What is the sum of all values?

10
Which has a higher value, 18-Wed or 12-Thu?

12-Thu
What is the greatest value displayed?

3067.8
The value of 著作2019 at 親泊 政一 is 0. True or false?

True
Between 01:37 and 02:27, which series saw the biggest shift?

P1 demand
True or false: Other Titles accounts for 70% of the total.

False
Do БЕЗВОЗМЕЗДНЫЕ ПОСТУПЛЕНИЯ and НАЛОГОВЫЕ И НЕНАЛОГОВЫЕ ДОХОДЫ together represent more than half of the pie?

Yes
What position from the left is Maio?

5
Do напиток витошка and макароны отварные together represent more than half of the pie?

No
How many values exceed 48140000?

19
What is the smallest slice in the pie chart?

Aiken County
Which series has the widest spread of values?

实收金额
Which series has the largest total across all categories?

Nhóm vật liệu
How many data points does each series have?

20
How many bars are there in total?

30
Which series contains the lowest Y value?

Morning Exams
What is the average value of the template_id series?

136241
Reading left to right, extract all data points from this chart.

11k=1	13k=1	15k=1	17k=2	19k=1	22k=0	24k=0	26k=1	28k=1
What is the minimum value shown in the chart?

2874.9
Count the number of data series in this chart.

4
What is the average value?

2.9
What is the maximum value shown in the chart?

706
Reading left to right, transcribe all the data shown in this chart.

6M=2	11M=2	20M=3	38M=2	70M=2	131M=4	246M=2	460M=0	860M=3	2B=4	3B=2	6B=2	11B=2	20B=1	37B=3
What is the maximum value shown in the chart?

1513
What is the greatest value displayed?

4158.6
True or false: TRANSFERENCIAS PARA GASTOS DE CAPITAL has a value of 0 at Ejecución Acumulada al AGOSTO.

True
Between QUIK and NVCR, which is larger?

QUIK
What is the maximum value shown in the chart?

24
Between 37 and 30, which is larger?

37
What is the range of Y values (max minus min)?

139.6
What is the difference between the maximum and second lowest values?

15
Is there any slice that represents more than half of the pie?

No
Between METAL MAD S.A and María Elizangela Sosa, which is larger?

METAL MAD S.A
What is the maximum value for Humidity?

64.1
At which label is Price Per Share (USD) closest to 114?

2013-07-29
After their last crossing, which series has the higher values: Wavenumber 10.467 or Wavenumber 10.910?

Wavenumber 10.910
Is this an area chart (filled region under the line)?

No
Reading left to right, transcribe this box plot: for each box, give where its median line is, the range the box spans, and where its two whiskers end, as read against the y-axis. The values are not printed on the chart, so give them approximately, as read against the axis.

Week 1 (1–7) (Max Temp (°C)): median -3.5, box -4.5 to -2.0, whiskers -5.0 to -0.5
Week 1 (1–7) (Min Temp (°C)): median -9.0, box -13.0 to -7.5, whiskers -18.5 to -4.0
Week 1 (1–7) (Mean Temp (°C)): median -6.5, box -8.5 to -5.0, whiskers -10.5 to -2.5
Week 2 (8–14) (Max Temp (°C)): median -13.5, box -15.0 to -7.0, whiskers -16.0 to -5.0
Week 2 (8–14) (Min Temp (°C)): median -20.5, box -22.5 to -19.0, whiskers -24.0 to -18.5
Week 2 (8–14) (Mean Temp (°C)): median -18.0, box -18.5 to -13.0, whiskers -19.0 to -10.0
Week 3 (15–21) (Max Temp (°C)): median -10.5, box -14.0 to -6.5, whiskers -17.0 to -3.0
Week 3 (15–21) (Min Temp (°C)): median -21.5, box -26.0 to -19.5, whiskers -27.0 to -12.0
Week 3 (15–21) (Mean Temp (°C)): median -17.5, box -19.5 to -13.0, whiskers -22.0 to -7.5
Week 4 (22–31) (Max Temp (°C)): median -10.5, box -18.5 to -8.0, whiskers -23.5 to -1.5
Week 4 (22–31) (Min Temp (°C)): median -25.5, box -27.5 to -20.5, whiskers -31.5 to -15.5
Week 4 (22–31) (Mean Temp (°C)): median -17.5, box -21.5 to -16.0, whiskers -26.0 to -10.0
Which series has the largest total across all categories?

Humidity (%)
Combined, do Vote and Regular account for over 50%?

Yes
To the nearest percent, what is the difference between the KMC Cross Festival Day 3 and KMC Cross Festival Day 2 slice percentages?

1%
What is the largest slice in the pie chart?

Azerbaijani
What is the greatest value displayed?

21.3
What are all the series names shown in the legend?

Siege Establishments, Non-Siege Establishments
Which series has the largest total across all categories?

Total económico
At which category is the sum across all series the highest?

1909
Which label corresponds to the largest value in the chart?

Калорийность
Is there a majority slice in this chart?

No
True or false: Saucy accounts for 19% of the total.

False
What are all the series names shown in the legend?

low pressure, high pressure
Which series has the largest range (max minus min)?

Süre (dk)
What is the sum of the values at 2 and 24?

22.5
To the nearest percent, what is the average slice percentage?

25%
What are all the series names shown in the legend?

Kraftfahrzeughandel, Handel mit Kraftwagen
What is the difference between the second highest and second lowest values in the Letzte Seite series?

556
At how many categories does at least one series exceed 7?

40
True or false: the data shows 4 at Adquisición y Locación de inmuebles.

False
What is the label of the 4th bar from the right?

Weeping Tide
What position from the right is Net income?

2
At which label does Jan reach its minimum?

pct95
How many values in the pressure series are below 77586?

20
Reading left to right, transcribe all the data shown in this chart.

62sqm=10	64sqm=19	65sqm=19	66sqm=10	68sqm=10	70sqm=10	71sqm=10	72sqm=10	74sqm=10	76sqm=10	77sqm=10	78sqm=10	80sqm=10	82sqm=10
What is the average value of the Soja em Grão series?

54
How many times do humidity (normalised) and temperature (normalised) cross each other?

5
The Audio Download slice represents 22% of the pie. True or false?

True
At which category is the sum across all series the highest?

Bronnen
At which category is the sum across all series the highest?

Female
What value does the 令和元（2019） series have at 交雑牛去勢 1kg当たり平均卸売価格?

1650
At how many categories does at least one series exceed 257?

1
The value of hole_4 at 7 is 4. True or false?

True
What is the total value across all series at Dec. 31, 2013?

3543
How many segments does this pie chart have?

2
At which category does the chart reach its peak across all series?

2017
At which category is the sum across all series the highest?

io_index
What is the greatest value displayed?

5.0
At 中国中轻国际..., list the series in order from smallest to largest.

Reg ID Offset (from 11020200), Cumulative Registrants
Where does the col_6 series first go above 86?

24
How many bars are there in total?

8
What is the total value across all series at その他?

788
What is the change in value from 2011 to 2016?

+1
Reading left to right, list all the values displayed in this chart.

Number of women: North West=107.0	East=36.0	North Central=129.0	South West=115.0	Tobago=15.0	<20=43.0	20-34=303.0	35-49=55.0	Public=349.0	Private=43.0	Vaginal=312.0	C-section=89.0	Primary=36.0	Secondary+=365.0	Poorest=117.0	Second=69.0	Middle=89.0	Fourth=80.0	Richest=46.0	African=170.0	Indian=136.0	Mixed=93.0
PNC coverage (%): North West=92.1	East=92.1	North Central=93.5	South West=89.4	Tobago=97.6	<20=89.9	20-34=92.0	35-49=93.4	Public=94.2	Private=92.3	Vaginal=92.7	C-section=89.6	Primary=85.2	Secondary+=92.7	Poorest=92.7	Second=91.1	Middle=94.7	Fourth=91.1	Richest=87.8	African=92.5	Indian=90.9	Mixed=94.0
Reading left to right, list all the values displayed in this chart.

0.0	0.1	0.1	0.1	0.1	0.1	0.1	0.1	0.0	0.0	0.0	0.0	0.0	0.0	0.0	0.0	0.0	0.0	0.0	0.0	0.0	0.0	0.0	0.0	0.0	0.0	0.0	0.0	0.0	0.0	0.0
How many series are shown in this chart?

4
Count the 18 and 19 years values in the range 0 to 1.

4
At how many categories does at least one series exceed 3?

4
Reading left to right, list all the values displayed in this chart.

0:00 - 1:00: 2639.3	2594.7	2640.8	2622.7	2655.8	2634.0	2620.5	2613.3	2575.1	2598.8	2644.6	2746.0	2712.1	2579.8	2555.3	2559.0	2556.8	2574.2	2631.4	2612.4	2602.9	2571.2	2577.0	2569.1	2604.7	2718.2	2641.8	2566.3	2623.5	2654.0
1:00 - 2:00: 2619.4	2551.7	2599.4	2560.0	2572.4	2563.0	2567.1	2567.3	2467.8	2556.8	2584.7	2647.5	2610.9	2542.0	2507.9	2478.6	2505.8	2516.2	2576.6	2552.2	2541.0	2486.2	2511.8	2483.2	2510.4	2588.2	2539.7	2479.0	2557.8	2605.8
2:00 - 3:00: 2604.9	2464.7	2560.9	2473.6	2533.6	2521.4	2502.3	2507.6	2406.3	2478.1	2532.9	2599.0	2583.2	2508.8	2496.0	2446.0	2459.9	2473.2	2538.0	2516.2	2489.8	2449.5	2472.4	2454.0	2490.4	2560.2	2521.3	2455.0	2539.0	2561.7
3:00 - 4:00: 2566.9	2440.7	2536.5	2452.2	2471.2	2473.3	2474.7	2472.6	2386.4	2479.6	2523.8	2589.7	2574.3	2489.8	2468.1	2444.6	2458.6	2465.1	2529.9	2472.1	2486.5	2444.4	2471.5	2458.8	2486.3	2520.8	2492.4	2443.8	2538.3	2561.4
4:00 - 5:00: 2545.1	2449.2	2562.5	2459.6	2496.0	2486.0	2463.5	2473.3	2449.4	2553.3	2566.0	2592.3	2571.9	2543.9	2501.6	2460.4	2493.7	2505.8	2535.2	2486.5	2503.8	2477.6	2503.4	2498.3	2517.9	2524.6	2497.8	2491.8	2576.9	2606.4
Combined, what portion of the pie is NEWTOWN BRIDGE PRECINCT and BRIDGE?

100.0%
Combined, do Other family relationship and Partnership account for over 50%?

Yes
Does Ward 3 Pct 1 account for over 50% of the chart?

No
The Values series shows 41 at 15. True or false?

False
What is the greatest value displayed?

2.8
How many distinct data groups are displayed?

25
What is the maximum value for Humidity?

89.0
-.-.-
> **Task to complete**
Rewrite the records above, from the first line through the line containing "At which label is", replacing "maximum value" with "highest value" and leaving everything else unchanged.

> **Response to this exercise**
What is the sum of all values?

10
Which has a higher value, 18-Wed or 12-Thu?

12-Thu
What is the greatest value displayed?

3067.8
The value of 著作2019 at 親泊 政一 is 0. True or false?

True
Between 01:37 and 02:27, which series saw the biggest shift?

P1 demand
True or false: Other Titles accounts for 70% of the total.

False
Do БЕЗВОЗМЕЗДНЫЕ ПОСТУПЛЕНИЯ and НАЛОГОВЫЕ И НЕНАЛОГОВЫЕ ДОХОДЫ together represent more than half of the pie?

Yes
What position from the left is Maio?

5
Do напиток витошка and макароны отварные together represent more than half of the pie?

No
How many values exceed 48140000?

19
What is the smallest slice in the pie chart?

Aiken County
Which series has the widest spread of values?

实收金额
Which series has the largest total across all categories?

Nhóm vật liệu
How many data points does each series have?

20
How many bars are there in total?

30
Which series contains the lowest Y value?

Morning Exams
What is the average value of the template_id series?

136241
Reading left to right, extract all data points from this chart.

11k=1	13k=1	15k=1	17k=2	19k=1	22k=0	24k=0	26k=1	28k=1
What is the minimum value shown in the chart?

2874.9
Count the number of data series in this chart.

4
What is the average value?

2.9
What is the highest value shown in the chart?

706
Reading left to right, transcribe all the data shown in this chart.

6M=2	11M=2	20M=3	38M=2	70M=2	131M=4	246M=2	460M=0	860M=3	2B=4	3B=2	6B=2	11B=2	20B=1	37B=3
What is the highest value shown in the chart?

1513
What is the greatest value displayed?

4158.6
True or false: TRANSFERENCIAS PARA GASTOS DE CAPITAL has a value of 0 at Ejecución Acumulada al AGOSTO.

True
Between QUIK and NVCR, which is larger?

QUIK
What is the highest value shown in the chart?

24
Between 37 and 30, which is larger?

37
What is the range of Y values (max minus min)?

139.6
What is the difference between the maximum and second lowest values?

15
Is there any slice that represents more than half of the pie?

No
Between METAL MAD S.A and María Elizangela Sosa, which is larger?

METAL MAD S.A
What is the highest value for Humidity?

64.1
At which label is Price Per Share (USD) closest to 114?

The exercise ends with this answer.